LeetCode Maximum Length of Pair Chain

原题链接在这里：https://leetcode.com/problems/maximum-length-of-pair-chain/description/

题目：

You are given n pairs of numbers. In every pair, the first number is always smaller than the second number.

Now, we define a pair (c, d) can follow another pair (a, b) if and only if b < c. Chain of pairs can be formed in this fashion.

Given a set of pairs, find the length longest chain which can be formed. You needn't use up all the given pairs. You can select pairs in any order.

Example 1:

Input: [[1,2], [2,3], [3,4]]
Output: 2
Explanation: The longest chain is [1,2] -> [3,4]

Note:

1. The number of given pairs will be in the range [1, 1000].

题解：

Sort pairs first based on first element.

Use dp array, dp[i] means up to i, the maximum length of chain. For all j from 0 to i-1, if pairs[j][1] < pairs[i][0], dp[i] = Math.max(dp[i], dp[j]+1).

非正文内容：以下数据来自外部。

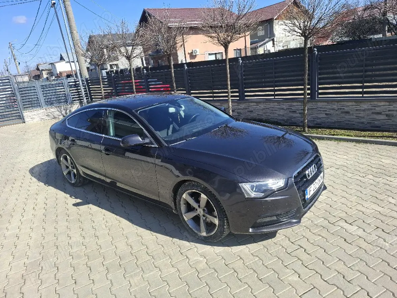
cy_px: 149
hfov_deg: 73.9
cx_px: 198
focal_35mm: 23
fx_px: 264
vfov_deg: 58.9
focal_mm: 5.54
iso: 50
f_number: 1.8
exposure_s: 1/1429
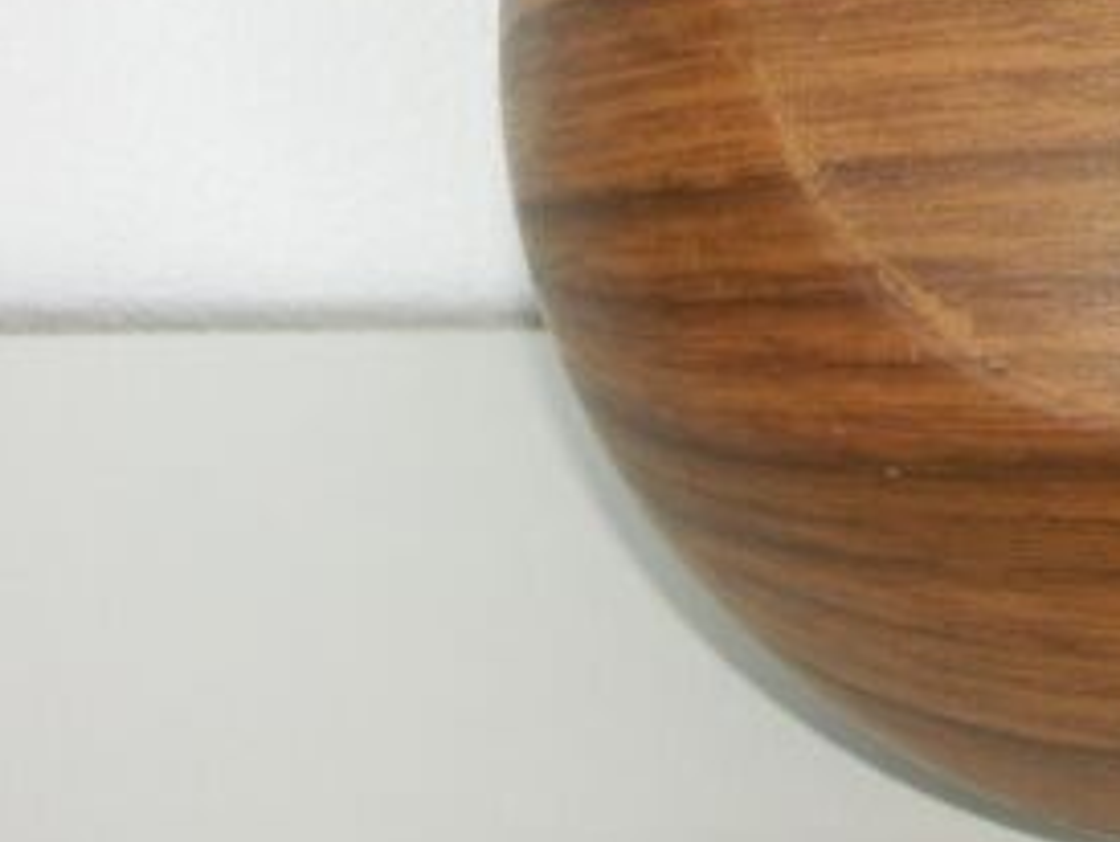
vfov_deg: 16.8
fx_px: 2785
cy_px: 4
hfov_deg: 21.3
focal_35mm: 86
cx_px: 1300
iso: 64
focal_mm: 9.74
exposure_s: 1/50
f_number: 2.8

Time Complexity: O(n^2). n = pairs.length.

Space: O(n).

AC Java:

 class Solution {
     public int findLongestChain(int[][] pairs) {
         if(pairs == null || pairs.length == 0){
             return 0;
         }

         Arrays.sort(pairs, (a, b)->a[0]==b[0] ? a[1]-b[1] : a[0]-b[0]);

         int n = pairs.length;
         int [] dp = new int[n];
         for(int i = 0; i<n; i++){
             dp[i] = 1;
             for(int j = 0; j<i; j++){
                 if(pairs[j][1]<pairs[i][0]){
                     dp[i] = Math.max(dp[i], dp[j]+1);
                 }
             }
         }

         return dp[n-1];
     }
 }

按照pair的second number 排序pairs. 再iterate pairs, 若当前pair的second number 小于下个pair的first number, 计数res++, 否则跳过下个pair.

Note: 用curEnd把当前的second number标记出来, 不要用pair[i][1], 否则 i 跳动时就不是当前pair的second number了.

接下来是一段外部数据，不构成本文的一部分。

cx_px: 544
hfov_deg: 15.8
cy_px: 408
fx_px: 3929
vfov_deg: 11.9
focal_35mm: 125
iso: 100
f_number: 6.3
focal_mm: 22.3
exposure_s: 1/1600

Time Complexity: O(nlogn). n = pairs.length.

Space: O(1).

AC Java:

 class Solution {
     public int findLongestChain(int[][] pairs) {
         Arrays.sort(pairs, (a,b) -> a[1]-b[1]);
         int res = 0;
         int curEnd = Integer.MIN_VALUE;
         for(int [] pair : pairs){
             if(pair[0] > curEnd){
                 res++;
                 curEnd = pair[1];
             }
         }

         return res;
     }
 }

类似Longest Increasing Subsequence.